The new work "is a celebration of the endless creative opportunities that the LEGO System in Play provides," says Remi Marcelli, VP of the Lego Agency. "We hope it will engage and excite fans across the world, reminding us all of the importance of play."

While Lego has had its own internal advertising department for over half a century under different names and setups, the in-house group, which includes 500 global employees, was streamlined and dubbed the Lego Agency last year. Before this year's global effort it had only produced local-level campaigns.

"The agency setup is essential to ensure we develop a global plan for our global portfolio, with a one brand approach," says Marcelli.

Set to Strauss' Blue Danube Waltz, the spot begins by explaining that a Lego piece "is not a brick"—rather, it's a police car ready for a high-speed chase, a speeding jet or a racing quad.
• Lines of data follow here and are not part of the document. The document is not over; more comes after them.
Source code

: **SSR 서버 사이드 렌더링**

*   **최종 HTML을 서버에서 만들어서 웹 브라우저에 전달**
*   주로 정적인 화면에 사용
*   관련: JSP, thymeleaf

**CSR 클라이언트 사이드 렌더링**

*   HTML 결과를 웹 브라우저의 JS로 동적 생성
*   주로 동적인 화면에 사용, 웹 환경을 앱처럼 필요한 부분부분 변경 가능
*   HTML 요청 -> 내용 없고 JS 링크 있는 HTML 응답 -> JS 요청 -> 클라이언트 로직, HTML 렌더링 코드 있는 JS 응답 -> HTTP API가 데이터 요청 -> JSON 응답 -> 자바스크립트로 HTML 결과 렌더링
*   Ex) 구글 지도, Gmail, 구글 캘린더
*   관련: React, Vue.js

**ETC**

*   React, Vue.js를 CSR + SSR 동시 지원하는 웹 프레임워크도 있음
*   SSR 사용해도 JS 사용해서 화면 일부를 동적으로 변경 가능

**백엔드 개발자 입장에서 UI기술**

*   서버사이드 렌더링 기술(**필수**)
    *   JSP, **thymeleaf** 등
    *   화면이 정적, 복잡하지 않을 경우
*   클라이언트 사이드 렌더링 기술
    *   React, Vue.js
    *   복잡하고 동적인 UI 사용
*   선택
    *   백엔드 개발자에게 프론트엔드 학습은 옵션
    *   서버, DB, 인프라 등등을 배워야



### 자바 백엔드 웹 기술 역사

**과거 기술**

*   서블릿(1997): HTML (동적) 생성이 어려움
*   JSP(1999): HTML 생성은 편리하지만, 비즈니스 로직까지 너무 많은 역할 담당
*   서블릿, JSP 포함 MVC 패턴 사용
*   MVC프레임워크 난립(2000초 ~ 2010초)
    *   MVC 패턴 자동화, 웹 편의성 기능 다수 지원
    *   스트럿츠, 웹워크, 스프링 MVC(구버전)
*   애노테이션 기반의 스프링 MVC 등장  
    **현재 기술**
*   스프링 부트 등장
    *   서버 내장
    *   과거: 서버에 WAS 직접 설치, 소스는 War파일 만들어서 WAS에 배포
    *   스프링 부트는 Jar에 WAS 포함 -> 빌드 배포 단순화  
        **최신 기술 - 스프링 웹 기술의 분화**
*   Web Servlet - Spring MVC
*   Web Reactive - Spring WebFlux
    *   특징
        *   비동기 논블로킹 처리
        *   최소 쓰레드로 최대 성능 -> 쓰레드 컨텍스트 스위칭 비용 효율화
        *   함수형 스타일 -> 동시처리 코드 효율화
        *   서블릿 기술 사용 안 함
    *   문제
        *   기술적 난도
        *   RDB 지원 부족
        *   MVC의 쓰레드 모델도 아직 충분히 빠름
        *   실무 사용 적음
Connecting an analog toy with the unlimited potential of a child's imagination is a common theme many toy brands are tapping into. Mattel has run similar campaigns for its Hot Wheels and Barbie brands in recent years, for example. It's a familiar refrain at a time when legacy toy brands—Lego was founded in 1932—are struggling to remain relevant in a digital world where kids might prefer a tablet or iPhone to a doll or building set.

Following a drop in revenue last year, Lego laid off about 1,400 employees, or 8 percent, of its workforce. For the first half of 2018, revenue was 14.3 billion Danish krone (around $2.2 billion), a 5 percent decline over the same period a year earlier, while net profit declined 10 percent.

Lego also plans to open nine of its own stores across the U.S. this holiday season, hoping to increase sales after the loss of Toys R Us earlier this year.